Skip to main content

A standard framework for using Deep Learning for tabular data

Project description

PyTorch Tabular

PyTorch Tabular provides a unified interface to deep learning architectures for tabular data. It provides a high-level API and uses PyTorch Lightning to scale training on GPU or CPU, with automatic logging.

Documentation · Tutorials · Release Notes
Open Source MIT GC.OS Sponsored contributions welcome
Tutorials Open In Colab
Community !discord !slack
CI/CD github-actions readthedocs
Code !pypi !conda !python-versions !black
Downloads PyPI - Downloads PyPI - Downloads Downloads
Citation DOI

PyTorch Tabular aims to make Deep Learning with Tabular data easy and accessible to real-world cases and research alike. The core principles behind the design of the library are:

  • Low Resistance Usability
  • Easy Customization
  • Scalable and Easier to Deploy

It has been built on the shoulders of giants like PyTorch(obviously), and PyTorch Lightning.
┄┄┄┄┄┄
■ Exercise requirements:
a. In one to three sentences, explain why the PyTorch Tabular description says the library uses PyTorch Lightning.
b. Summarize the PyTorch Tabular description in two sentences.
c. Quote the PyTorch Tabular description word for word, starting with "Project description" and going on through "with automatic logging.".
The entries that follow are separate material and are not part of the PyTorch Tabular description.
┄┄┄┄┄┄
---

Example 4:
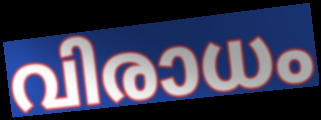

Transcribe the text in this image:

വിരാധം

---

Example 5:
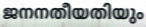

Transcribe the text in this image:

ജനനതീയതിയും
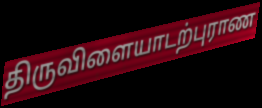
திருவிளையாடற்புராண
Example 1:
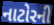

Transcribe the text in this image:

નાટોરની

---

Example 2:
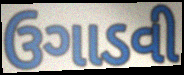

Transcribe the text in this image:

ઉગાડવી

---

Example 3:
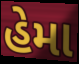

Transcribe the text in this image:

હેમા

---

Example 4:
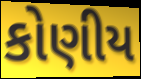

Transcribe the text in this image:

કોણીય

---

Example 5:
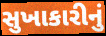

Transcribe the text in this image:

સુખાકારીનું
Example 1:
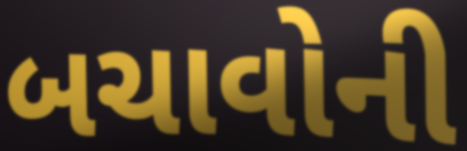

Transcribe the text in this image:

બચાવોની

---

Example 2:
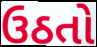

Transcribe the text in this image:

ઉઠતો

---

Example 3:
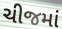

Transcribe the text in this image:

ચીજમાં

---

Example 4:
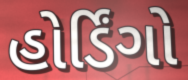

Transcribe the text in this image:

હોર્ડિંગો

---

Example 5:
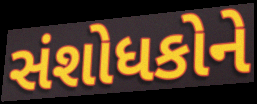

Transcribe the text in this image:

સંશોધકોને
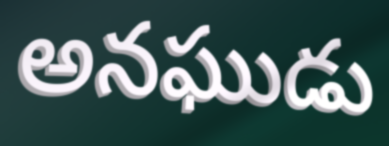
అనఘుడు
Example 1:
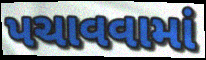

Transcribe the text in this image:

પચાવવામાં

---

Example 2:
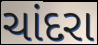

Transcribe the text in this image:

ચાંદરા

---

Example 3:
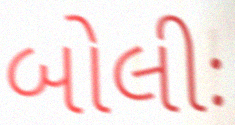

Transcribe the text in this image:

બોલીઃ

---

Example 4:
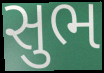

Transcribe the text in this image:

સુભ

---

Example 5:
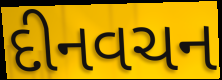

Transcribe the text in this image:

દીનવચન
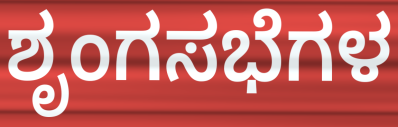
ಶೃಂಗಸಭೆಗಳ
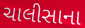
ચાલીસાના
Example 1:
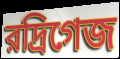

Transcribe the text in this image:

রদ্রিগেজ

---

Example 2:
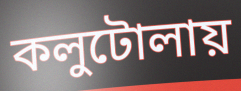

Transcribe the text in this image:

কলুটোলায়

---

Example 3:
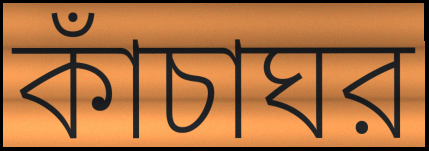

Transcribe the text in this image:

কাঁচাঘর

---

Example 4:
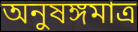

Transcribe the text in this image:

অনুষঙ্গমাত্র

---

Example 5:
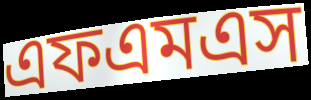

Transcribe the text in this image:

এফএমএস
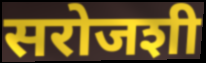
सरोजशी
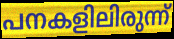
പനകളിലിരുന്ന്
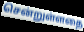
சென்றுள்ளதை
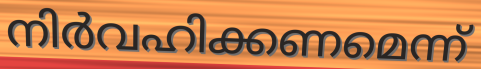
നിർവഹിക്കണമെന്ന്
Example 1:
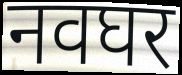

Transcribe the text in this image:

नवघर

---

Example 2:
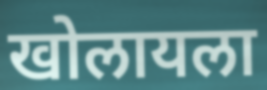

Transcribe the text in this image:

खोलायला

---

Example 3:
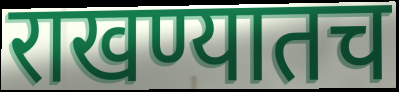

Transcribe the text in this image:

राखण्यातच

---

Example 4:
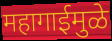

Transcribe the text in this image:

महागाईमुळे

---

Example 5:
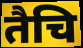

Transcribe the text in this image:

तैचि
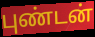
புண்டன்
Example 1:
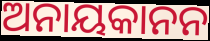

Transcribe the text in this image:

ଅନାୟକାନନ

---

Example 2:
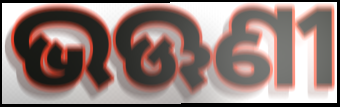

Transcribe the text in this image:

ଭଊଣୀ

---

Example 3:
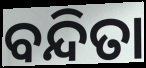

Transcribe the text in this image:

ବନ୍ଦିତା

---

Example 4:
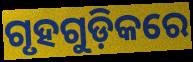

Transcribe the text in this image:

ଗୃହଗୁଡ଼ିକରେ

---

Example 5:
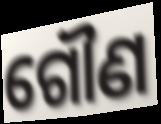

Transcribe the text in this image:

ଗୌଣ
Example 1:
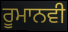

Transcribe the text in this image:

ਰੂਮਾਨਵੀ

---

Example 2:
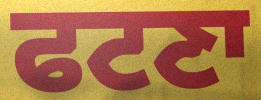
┄┄┄┄┄┄
■ Results for the exercise:
a. The library uses PyTorch Lightning to scale training on GPU or CPU, with automatic logging.

b. PyTorch Tabular offers a unified, high-level interface to deep learning architectures for tabular data and is built on PyTorch and PyTorch Lightning, which scales training on GPU or CPU with automatic logging. It aims to make deep learning with tabular data easy and accessible for real-world cases and research, guided by low-resistance usability, easy customization, and scalability with easier deployment.

c.
Project description

PyTorch Tabular

PyTorch Tabular provides a unified interface to deep learning architectures for tabular data. It provides a high-level API and uses PyTorch Lightning to scale training on GPU or CPU, with automatic logging.